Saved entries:
..............................

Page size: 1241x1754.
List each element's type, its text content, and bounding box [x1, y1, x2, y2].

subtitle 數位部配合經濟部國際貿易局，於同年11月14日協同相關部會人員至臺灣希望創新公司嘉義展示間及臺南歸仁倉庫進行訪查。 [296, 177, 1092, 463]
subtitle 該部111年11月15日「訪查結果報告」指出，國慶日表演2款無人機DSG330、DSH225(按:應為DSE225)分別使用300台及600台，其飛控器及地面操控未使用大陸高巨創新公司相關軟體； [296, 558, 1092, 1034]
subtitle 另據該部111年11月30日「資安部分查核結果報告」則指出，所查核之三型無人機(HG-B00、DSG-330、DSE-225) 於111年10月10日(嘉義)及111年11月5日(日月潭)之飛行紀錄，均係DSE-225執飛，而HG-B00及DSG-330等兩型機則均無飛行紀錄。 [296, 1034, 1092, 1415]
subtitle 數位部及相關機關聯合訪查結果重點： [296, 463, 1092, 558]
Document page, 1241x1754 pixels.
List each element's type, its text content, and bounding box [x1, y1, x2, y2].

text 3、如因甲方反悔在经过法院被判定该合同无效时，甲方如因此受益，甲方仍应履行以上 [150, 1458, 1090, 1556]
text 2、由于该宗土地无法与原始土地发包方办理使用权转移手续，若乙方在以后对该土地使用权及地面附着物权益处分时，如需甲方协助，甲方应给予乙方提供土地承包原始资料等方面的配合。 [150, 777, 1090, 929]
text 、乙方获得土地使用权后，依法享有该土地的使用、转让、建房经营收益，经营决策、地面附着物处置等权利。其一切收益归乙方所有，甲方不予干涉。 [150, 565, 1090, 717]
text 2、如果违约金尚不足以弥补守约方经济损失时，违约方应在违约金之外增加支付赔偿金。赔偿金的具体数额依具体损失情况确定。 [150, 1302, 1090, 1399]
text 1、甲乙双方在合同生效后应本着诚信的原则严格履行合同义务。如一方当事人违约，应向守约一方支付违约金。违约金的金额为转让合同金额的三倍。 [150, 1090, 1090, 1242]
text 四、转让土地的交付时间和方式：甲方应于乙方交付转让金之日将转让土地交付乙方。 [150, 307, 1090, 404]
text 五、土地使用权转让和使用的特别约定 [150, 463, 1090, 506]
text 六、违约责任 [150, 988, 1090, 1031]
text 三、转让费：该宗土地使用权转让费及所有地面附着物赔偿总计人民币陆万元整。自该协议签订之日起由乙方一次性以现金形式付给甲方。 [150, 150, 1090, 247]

..............................

### [Job item]
Print only these lines, exactly: the one containing "Document page, 1241x1754 pixels." and all after it to the end of the entries.

### [Task solution]
Document page, 1241x1754 pixels.
List each element's type, its text content, and bounding box [x1, y1, x2, y2].

text 3、如因甲方反悔在经过法院被判定该合同无效时，甲方如因此受益，甲方仍应履行以上 [150, 1458, 1090, 1556]
text 2、由于该宗土地无法与原始土地发包方办理使用权转移手续，若乙方在以后对该土地使用权及地面附着物权益处分时，如需甲方协助，甲方应给予乙方提供土地承包原始资料等方面的配合。 [150, 777, 1090, 929]
text 、乙方获得土地使用权后，依法享有该土地的使用、转让、建房经营收益，经营决策、地面附着物处置等权利。其一切收益归乙方所有，甲方不予干涉。 [150, 565, 1090, 717]
text 2、如果违约金尚不足以弥补守约方经济损失时，违约方应在违约金之外增加支付赔偿金。赔偿金的具体数额依具体损失情况确定。 [150, 1302, 1090, 1399]
text 1、甲乙双方在合同生效后应本着诚信的原则严格履行合同义务。如一方当事人违约，应向守约一方支付违约金。违约金的金额为转让合同金额的三倍。 [150, 1090, 1090, 1242]
text 四、转让土地的交付时间和方式：甲方应于乙方交付转让金之日将转让土地交付乙方。 [150, 307, 1090, 404]
text 五、土地使用权转让和使用的特别约定 [150, 463, 1090, 506]
text 六、违约责任 [150, 988, 1090, 1031]
text 三、转让费：该宗土地使用权转让费及所有地面附着物赔偿总计人民币陆万元整。自该协议签订之日起由乙方一次性以现金形式付给甲方。 [150, 150, 1090, 247]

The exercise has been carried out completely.